Excerpted data below:

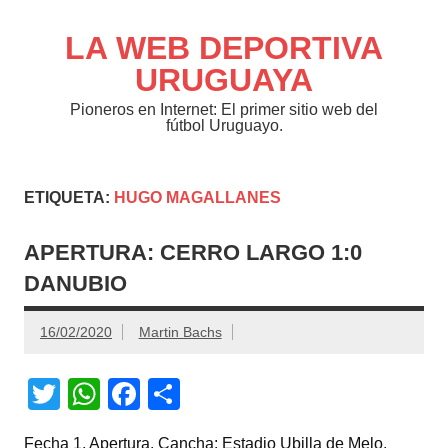
Saltar
al
contenido
LA WEB DEPORTIVA
URUGUAYA
Pioneros en Internet: El primer sitio web del
fútbol Uruguayo.
ETIQUETA:
HUGO MAGALLANES
APERTURA: CERRO LARGO 1:0
DANUBIO
16/02/2020
Martin Bachs
T
W
F
C
wi
h
a
o
Fecha 1, Apertura. Cancha: Estadio Ubilla de Melo.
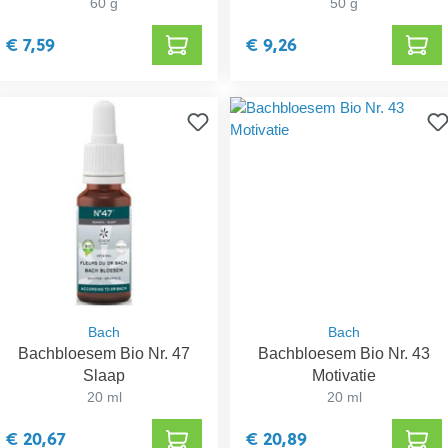
60 g
50 g
€ 7,59
€ 9,26
Bach
Bach
Bachbloesem Bio Nr. 47
Bachbloesem Bio Nr. 43
Slaap
Motivatie
20 ml
20 ml
€ 20,67
€ 20,89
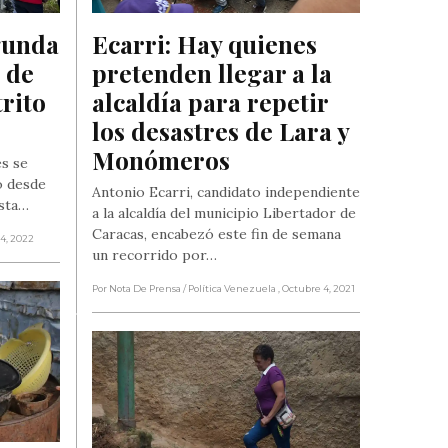
gunda 
Ecarri: Hay quienes 
de 
pretenden llegar a la 
rito 
alcaldía para repetir 
los desastres de Lara y 
Monómeros
s se
ío desde
Antonio Ecarri, candidato independiente
ista…
a la alcaldía del municipio Libertador de
Caracas, encabezó este fin de semana
 4, 2022
un recorrido por…
Por Nota De Prensa
/ Política Venezuela
, Octubre 4, 2021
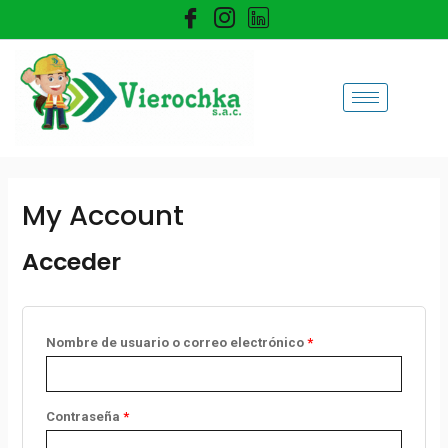
Ir
al
contenido
Obligatorio
Obligatorio
My Account
Acceder
Nombre de usuario o correo electrónico
*
Contraseña
*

End of Excerpted data.

> [Activity]: Copy every line of the data word for word, omitting the images.

> [Exercise solution]:
Saltar
al
contenido
LA WEB DEPORTIVA
URUGUAYA
Pioneros en Internet: El primer sitio web del
fútbol Uruguayo.
ETIQUETA:
HUGO MAGALLANES
APERTURA: CERRO LARGO 1:0
DANUBIO
16/02/2020
Martin Bachs
T
W
F
C
wi
h
a
o
Fecha 1, Apertura. Cancha: Estadio Ubilla de Melo.
60 g
50 g
€ 7,59
€ 9,26
Bach
Bach
Bachbloesem Bio Nr. 47
Bachbloesem Bio Nr. 43
Slaap
Motivatie
20 ml
20 ml
€ 20,67
€ 20,89
gunda 
Ecarri: Hay quienes 
de 
pretenden llegar a la 
rito 
alcaldía para repetir 
los desastres de Lara y 
Monómeros
s se
ío desde
Antonio Ecarri, candidato independiente
ista…
a la alcaldía del municipio Libertador de
Caracas, encabezó este fin de semana
 4, 2022
un recorrido por…
Por Nota De Prensa
/ Política Venezuela
, Octubre 4, 2021
Ir
al
contenido
Obligatorio
Obligatorio
My Account
Acceder
Nombre de usuario o correo electrónico
*
Contraseña
*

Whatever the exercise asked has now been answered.